June 8, 2012 - News
Former Summer Fellow shares insights on the Egyptian revolution and the stalled transition
On May 7, the Center on Democracy, Development and the Rule of Law (CDDRL) hosted Egyptian activist Ahmed Salah who spoke about the series of events that led up to the Egyptian revolution and the current struggles the country faces in realizing its revolutionary goals. Salah, an alumni of the 2011 Draper Hills Summer Fellowship at CDDRL, has been at the forefront of the revolutionary movement in Egypt. He has been involved in the launch of opposition groups and movements since 2005, including the April 6 Youth Movement and Kifaya (Enough!), both of which played roles in organizing and mobilizing the forces behind the revolution.

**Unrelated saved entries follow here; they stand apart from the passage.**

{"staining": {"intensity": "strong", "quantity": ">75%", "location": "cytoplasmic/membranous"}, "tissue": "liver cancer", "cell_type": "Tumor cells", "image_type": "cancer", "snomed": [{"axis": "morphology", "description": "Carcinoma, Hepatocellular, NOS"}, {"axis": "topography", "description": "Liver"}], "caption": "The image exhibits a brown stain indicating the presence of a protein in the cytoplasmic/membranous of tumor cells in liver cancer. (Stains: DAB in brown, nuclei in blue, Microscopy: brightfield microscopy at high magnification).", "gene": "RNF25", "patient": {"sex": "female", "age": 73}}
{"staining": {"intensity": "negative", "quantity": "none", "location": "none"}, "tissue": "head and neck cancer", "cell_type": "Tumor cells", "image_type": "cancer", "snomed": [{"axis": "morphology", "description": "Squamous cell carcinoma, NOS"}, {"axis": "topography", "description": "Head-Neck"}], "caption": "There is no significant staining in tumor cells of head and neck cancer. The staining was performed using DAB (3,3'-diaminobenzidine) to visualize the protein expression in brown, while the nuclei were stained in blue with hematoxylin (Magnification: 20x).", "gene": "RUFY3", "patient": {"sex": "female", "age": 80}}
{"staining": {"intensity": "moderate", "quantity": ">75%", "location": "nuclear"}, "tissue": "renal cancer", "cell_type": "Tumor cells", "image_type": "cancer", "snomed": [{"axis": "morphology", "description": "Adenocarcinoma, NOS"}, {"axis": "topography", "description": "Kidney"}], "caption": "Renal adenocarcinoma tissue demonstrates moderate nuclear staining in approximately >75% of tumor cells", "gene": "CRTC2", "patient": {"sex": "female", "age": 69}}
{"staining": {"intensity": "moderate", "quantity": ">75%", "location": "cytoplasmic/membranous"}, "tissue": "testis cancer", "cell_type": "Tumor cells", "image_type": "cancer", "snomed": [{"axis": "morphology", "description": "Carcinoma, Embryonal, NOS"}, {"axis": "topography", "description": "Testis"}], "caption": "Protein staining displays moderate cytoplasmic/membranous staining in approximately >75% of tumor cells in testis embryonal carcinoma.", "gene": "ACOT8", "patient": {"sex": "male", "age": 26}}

Salah returned to Stanford as part of a larger speaking tour across the U.S., to raise awareness and support for the democratic development of Egypt. With the military undermining the goals of the revolution, the constitution-writing process stalled, and a rush towards presidential elections, Salah emphasized the critical moment Egypt faces in its transition towards democracy.
Forced into exiled for his activism, Salah has sought temporary refuge in the U.S. and is dedicating his time to building awareness and advocacy for his cause through the Coalition of the Committees for the Defense of the Revolution in Washington D.C. and beyond.
Addressing the CDDRL seminar, Salah recalled the defining moments of the January revolution, “Getting into Tahrir in the morning, the stench of tear gas was so strong, all these burning vehicles and buildings all around - blood - pools of blood in different locations, and protestors were coming in, again.”
Salah was instrumental in co-devising and implementing the plan leading up to the revolution and has been subject to arrest, incarceration, and abuse as a result of his actions. He described being beaten and his nose broken when a gang of thugs surrounded him in Tahrir Square, and another incident when he was targeted by a sniper firing into a crowd of protestors. He escaped with his life but was not as lucky as thousands of other activists.
As the country faces a crucial period of political transition with presidential elections approaching, Salah emphasized the fact that candidates have not had enough time to campaign, leaving voters with an incomplete picture of the competing platforms. He cited examples of direct vote rigging and manipulation in the parliamentary elections and stressed the importance of ensuring a transparent process when electing Egypt's first post-revolutionary president. While Salah recognizes the shortcomings of the transition period, he endeavors to ensure that the goals of the revolution and the activists who made great sacrifices are fully realized in the long-run.